Helen Hunt, Scott Wolf and other TV stars take to the stage
Other TV stars looking for a summer job take note: Feature films aren’t the only alternative. There’s also the theater. “You get to start and finish something when you do a play,” says Ally McBeal‘s Greg Germann, who just finished a run in Manhattan’s Ensemble Studio’s annual marathon of one-act plays (another prime-timer recently on stage in New York: Frasier‘s Peri Gilpin, who starred in the Off Broadway hit As Bees in Honey Drown). “It’s like taking a deep breath and exhaling,” adds Germann, “as opposed to little short breaths.” Some other celebs waiting to exhale:
Kristen Johnston (3rd Rock From the Sun) costars with ex-Roseanne man John Goodman in Thornton Wilder’s The Skin of Our Teeth (at New York’s Delacorte Theater June 12-July 12). The thoughtful farce about a family’s ongoing battle with catastrophes “has all the big issues,” says Johnston, “floods, the Ice Age, locusts.” As for Goodman, the best part about being back on stage after several years away is “flexing your fear muscles,” he says. “It’s good to get the s— scared out of you every few years.”
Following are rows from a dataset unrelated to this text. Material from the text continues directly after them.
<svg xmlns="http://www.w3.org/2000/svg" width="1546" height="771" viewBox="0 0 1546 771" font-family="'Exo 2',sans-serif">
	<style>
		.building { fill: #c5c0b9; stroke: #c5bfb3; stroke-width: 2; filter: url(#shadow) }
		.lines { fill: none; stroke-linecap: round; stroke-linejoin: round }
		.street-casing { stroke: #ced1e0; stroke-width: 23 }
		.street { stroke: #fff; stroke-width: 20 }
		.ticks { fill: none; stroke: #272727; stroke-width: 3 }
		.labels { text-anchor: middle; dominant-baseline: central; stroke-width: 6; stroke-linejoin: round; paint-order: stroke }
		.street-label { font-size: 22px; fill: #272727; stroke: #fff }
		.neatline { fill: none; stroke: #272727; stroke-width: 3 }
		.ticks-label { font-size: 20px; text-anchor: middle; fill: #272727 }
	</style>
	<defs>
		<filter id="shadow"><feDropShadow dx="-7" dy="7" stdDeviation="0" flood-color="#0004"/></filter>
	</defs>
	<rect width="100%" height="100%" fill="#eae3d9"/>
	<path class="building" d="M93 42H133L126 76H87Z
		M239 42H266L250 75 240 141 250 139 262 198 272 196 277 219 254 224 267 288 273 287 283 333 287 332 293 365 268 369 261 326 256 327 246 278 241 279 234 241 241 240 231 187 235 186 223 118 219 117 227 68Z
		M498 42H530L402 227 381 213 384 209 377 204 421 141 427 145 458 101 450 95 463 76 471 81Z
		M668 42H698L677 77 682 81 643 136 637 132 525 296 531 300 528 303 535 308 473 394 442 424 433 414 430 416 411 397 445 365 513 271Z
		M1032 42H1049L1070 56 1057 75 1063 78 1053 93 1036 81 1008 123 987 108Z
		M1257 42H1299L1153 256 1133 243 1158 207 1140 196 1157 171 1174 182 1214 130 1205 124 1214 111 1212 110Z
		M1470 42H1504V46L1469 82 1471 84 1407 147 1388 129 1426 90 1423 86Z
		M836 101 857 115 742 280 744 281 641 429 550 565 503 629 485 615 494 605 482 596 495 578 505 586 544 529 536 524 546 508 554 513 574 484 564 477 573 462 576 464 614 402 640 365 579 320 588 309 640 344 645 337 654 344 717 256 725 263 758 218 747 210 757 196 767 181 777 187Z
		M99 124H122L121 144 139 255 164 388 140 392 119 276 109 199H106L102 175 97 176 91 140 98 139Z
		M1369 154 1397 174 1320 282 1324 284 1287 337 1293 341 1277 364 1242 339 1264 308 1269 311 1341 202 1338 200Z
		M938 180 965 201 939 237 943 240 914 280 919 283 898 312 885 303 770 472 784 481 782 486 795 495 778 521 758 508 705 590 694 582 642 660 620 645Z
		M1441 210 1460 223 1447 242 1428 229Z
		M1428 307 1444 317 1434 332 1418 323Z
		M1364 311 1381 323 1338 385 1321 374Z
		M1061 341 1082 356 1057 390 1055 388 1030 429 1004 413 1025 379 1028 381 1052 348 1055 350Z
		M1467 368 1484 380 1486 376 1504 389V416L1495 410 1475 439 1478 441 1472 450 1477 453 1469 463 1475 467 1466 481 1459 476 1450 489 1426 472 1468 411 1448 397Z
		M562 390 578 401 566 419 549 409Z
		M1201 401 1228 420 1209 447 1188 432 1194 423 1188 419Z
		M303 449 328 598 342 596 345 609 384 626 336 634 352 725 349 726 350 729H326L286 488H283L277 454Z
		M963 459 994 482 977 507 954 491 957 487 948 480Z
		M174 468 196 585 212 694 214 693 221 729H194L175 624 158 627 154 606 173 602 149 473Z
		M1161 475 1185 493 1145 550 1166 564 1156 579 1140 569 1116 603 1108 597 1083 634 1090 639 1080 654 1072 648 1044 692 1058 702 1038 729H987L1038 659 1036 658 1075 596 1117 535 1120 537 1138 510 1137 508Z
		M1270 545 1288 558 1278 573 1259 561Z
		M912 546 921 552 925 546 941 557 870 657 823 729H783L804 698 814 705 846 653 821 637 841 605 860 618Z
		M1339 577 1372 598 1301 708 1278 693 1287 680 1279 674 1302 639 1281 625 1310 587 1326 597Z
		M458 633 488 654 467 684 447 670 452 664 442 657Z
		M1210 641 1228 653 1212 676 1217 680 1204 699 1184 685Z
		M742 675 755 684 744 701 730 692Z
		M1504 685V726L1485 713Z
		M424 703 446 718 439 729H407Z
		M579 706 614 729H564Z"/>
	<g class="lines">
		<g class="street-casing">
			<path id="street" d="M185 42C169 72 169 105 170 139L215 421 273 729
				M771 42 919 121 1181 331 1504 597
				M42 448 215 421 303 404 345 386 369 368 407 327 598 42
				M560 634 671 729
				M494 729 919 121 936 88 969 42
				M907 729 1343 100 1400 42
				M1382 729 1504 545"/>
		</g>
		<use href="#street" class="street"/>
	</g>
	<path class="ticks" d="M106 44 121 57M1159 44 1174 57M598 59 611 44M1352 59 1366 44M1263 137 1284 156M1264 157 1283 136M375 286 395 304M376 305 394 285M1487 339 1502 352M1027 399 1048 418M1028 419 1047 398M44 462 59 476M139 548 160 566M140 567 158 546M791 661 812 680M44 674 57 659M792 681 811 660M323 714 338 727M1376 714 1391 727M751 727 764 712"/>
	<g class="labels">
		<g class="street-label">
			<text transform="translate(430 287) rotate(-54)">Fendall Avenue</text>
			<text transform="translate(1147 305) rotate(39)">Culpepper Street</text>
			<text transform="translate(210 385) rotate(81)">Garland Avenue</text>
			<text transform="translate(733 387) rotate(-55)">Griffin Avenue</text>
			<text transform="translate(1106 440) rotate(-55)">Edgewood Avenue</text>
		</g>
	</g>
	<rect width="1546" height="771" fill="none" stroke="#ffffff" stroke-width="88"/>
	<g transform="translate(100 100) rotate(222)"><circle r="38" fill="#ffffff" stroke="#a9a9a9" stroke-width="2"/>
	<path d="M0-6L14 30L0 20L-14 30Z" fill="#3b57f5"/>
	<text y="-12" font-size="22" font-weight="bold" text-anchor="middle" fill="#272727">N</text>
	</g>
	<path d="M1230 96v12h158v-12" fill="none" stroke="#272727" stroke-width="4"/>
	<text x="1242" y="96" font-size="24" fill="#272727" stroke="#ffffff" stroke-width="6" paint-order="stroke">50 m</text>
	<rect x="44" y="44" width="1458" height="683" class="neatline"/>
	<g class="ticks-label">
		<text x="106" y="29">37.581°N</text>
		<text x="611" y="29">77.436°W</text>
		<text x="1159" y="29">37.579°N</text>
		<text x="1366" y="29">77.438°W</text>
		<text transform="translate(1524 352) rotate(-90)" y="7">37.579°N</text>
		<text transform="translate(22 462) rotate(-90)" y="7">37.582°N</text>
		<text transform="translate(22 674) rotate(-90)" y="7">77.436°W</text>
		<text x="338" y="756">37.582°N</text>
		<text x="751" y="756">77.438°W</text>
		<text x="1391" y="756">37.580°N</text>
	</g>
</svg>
Party of Five‘s Scott Wolf will take a stab at theater in a play called Far East, in the far reaches of Massachusetts at the Adams Memorial Theatre in Williamstown (July 15-26). On stage “you get a chance to really work,” the novice thesp says of hitting the boards. “On a film, you never get the feeling that it’s a fluid process.”
Caroline in the City‘s Malcolm Gets plays a surgery-bound songwriter who reevaluates his life in A New Brain, which opens at New York’s Lincoln Center June 18 and is codirected by theater vet James Lapine.
Mad About You‘s Helen Hunt, in her first major role since winning the Oscar, plays Viola in Shakespeare’s Twelfth Night, beginning June 19, also at Lincoln Center. The gender-confusion comedy costars Kyra Sedgwick as Olivia and Paul Rudd as Orsino. The production reteams Rudd with his Object of My Affection director, Nicholas Hytner. “It’s like a companion piece to Affection,” says the actor, because, like that film, all the characters “want somebody they can’t have.”